Run: uv run --with pytest python -m pytest tests/test_bench_patch_command.py -v Expected: All tests PASS (MetricHelpersTest from Task 4a + MeasureAndDiffTest + BaselineDiffTest).

Important: MeasureAndDiffTest actually runs prepare_patch_sandbox (which calls vib start + vib anchor --auto via subprocess) and _measure_patch_accuracy end-to-end. This is slow (~20-40s) and requires the vib CLI to be installed. If it fails with FileNotFoundError: vib, run uv tool install --reinstall --force . first.

  • Step 5: Commit
git add vibelign/commands/vib_bench_cmd.py tests/test_bench_patch_command.py
git commit -m "$(cat <<'EOF'
feat(bench): patch accuracy measurement loop + baseline diff

Add _measure_patch_accuracy (5 scenarios × 2 modes), _compute_totals
(N/M aggregation with anchor_ok None handling), _load_patch_baseline,
_diff_against_baseline (regression vs improvement), _write_patch_baseline.
Tested in isolation with mocked _ai_select_file.
EOF
)"

Task 4c: Runner entry point + report formatting

Files:

  • Modify: vibelign/commands/vib_bench_cmd.py (add _run_patch_accuracy, modify run_vib_bench)

  • Step 1: Add the runner entry point and report formatter

Append to vibelign/commands/vib_bench_cmd.py (after the VIB_BENCH_PATCH_MEASURE_END anchor):

# === ANCHOR: VIB_BENCH_PATCH_RUNNER_START ===


def _format_patch_report(current: dict, baseline: dict | None, diff: dict) -> str:
    """Human-readable report showing totals vs baseline + per-scenario rows."""
    lines = []
    lines.append(
        "Patch accuracy benchmark (pinned intents, 5 scenarios × 2 modes)"
    )
    if baseline is not None:
        lines.append(
            f"Baseline: {PATCH_BASELINE_PATH.relative_to(BENCHMARK_DIR.parent)} "
            f"({baseline.get('generated_at', 'unknown')})"
        )
    else:
        lines.append("Baseline: (none — this run could be used as a new baseline)")
    lines.append("")

    header = f"{'':<21}{'deterministic':<20}{'--ai':<20}"
    lines.append(header)
    for metric_key, metric_label in (
        ("files_ok", "files_ok"),
        ("anchor_ok", "anchor_ok"),
        ("recall_at_3", "prefilter_recall@3"),
    ):
        det_cell = _format_totals_cell(
            current["totals"]["det"][metric_key],
            baseline["totals"]["det"][metric_key] if baseline else None,
        )
        ai_cell = _format_totals_cell(
            current["totals"]["ai"][metric_key],
            baseline["totals"]["ai"][metric_key] if baseline else None,
        )
        lines.append(f"  {metric_label:<19}{det_cell:<20}{ai_cell:<20}")
    lines.append("")

    lines.append("Per-scenario (files_ok / anchor_ok / recall@3):")
    for sid, entry in current["scenarios"].items():
        det_row = _format_scenario_row(entry["det"])
        ai_row = _format_scenario_row(entry["ai"])
        lines.append(f"  {sid:<26}det {det_row}   ai {ai_row}")
    lines.append("")

    if diff["regressions"]:
        lines.append(f"Regressions: {len(diff['regressions'])}")
        for r in diff["regressions"]:
            lines.append(
                f"  - {r['scenario']} [{r['mode']}] {r['metric']}: "
                f"{r['was']} -> {r['now']}"
            )
    else:
        lines.append("Regressions: none")

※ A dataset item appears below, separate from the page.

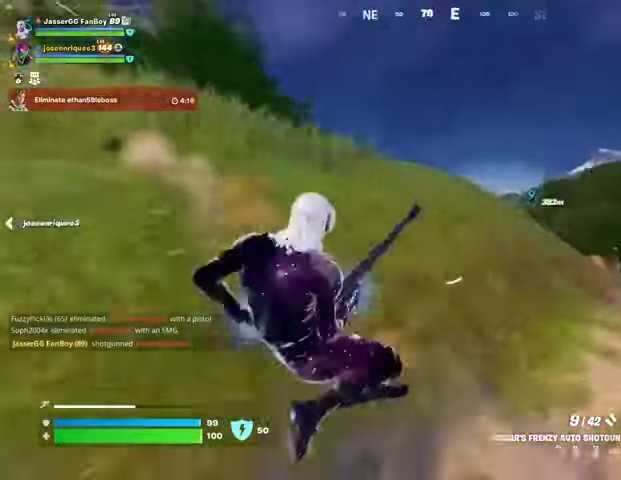
Gameplay with a controller (PlayStation layout); each line is a JSON object with the inputs held at the frame after it. "events" lists button and stick changes between this image and that frame as [ms after this image, input, new state], when the widget could be followed in between.
{"buttons": [], "left_stick": "down-right", "right_stick": "center", "events": [[67, "right_stick", "center"], [433, "left_stick", "down-right"]]}
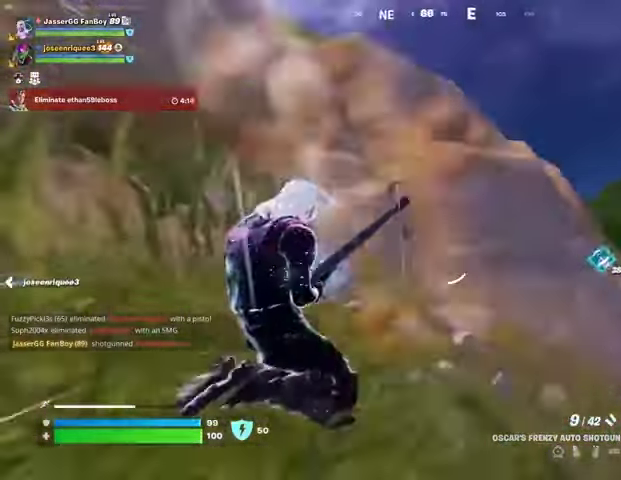
{"buttons": [], "left_stick": "right", "right_stick": "center", "events": [[233, "left_stick", "right"], [233, "right_stick", "right"], [400, "right_stick", "center"]]}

    if diff["improvements"]:
        lines.append(f"Improvements: {len(diff['improvements'])}")
        for i in diff["improvements"]:
            lines.append(
                f"  + {i['scenario']} [{i['mode']}] {i['metric']}: "
                f"{i['was']} -> {i['now']}"
            )
    else:
        lines.append("Improvements: none")

    return "\n".join(lines)


def _format_totals_cell(current_str: str, baseline_str: str | None) -> str:
    """Render 'N/M' with a (=/+k/-k) delta marker vs baseline."""
    if baseline_str is None:
        return f"{current_str}"
    cur_num = int(current_str.split("/")[0])
    base_num = int(baseline_str.split("/")[0])
    delta = cur_num - base_num
    if delta == 0:
        marker = "(=)"
    elif delta > 0:
        marker = f"(+{delta})"
    else:
        marker = f"({delta})"
    return f"{current_str} {marker}"


def _format_scenario_row(entry: dict) -> str:
    """Render one scenario row as three checkmarks/crosses/dashes."""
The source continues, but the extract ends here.